Cette décision faisait suite à l'examen du rapport produit par le Bureau des enquêtes indépendantes (BEI) en lien avec l'événement entourant les blessures subies par une femme à Orford le 22 octobre 2023.
L'examen du rapport d'enquête préparé par le BEI avait été confié à un procureur aux poursuites criminelles et pénales (procureur). Ce dernier avait procédé à un examen complet de la preuve, ainsi que celle présentée devant le tribunal, afin d'évaluer si à la lumière de la preuve retenue, celle‑ci révélait la commission d'infractions criminelles. Le procureur a informé la personne blessée de la décision.
Événement
Le 21 octobre 2023, vers 23 h 58, un appel est fait au 911 pour une plainte de bruit relativement à une personne en crise à l'extérieur de chez elle.
Vers 0 h 10, un duo de policiers se présente sur les lieux. L'un d'eux connait la femme qui y réside, étant intervenu auprès d'elle dans des circonstances similaires environ deux semaines auparavant.
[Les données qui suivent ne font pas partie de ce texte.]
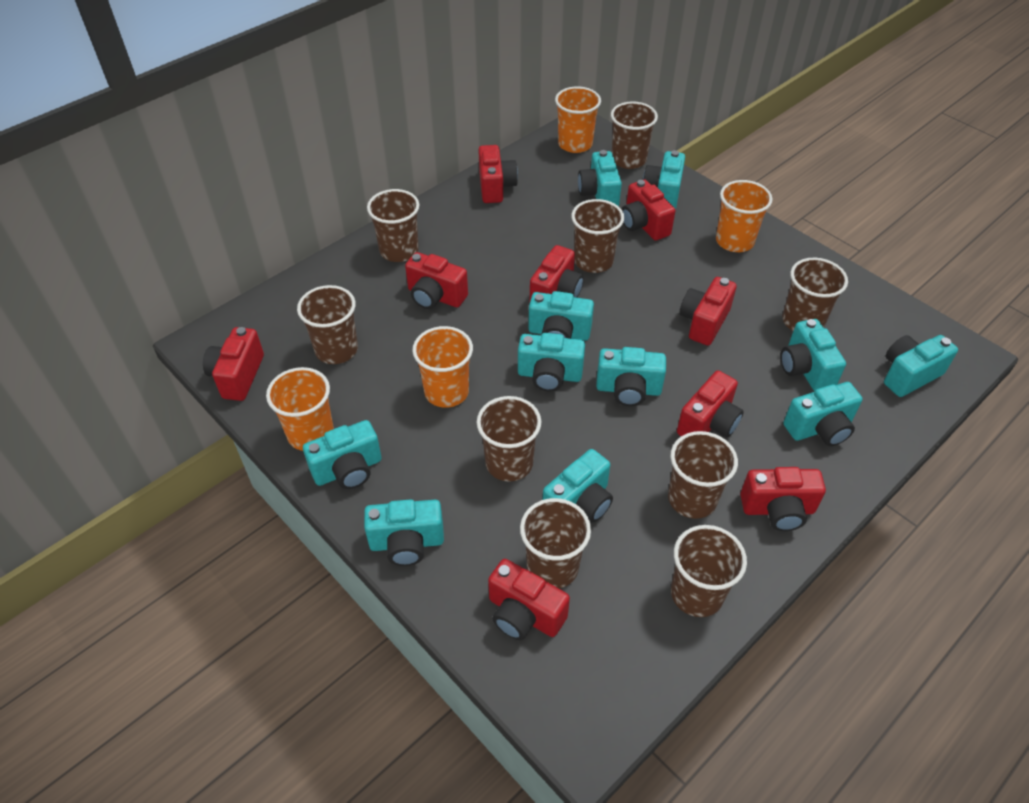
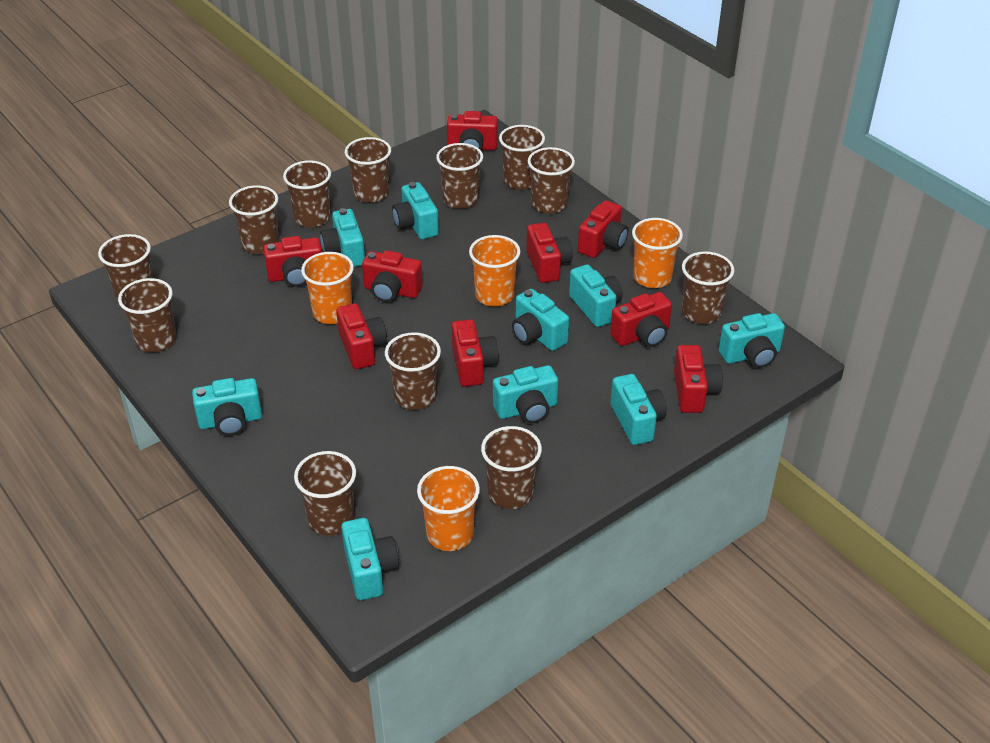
brown cup: 9 -> 12
turquoise camera: 11 -> 9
À leur arrivée, l'un des policiers aperçoit la femme derrière la maison en train de fumer. La visibilité de ces derniers est limitée en raison d'un faible éclairage et de la disposition de l'environnement immédiat. Un abri temporaire de type gazebo installé au bas des marches menant au balcon leur obstrue la vue.
Lorsque la femme aperçoit les policiers, elle retourne rapidement à l'intérieur de chez elle. Un policier la suit en l'interpellant en vain. La femme ressort presque immédiatement en tenant bien fermement dans ses mains un bâton d'arpentage avec une pointe métallique. Elle le braque en direction des policiers et les exhorte à quitter son domicile en criant.
Un des deux policiers, qui se trouve alors sur le balcon, réalise qu'il y a un risque de danger immédiat pour sa sécurité. Il fait demi-tour et se précipite en bas du balcon.
Considérant que la femme est armée, les policiers demandent qu'une ambulance soit positionnée en retrait.
La femme s'avance alors vers les policiers. Elle n'obtempère pas aux ordres répétés des policiers de lâcher le bâton d'arpentage toujours pointé en leur direction.
L'un des policiers sort son arme à impulsion électrique (AIE), l'active immédiatement et vise la femme. Quant à l'autre, il dégaine son arme de service. Les pointeurs de l'AIE sont un peu plus haut qu'à l'habitude puisque la femme tient toujours le bâton d'arpentage au niveau de son abdomen.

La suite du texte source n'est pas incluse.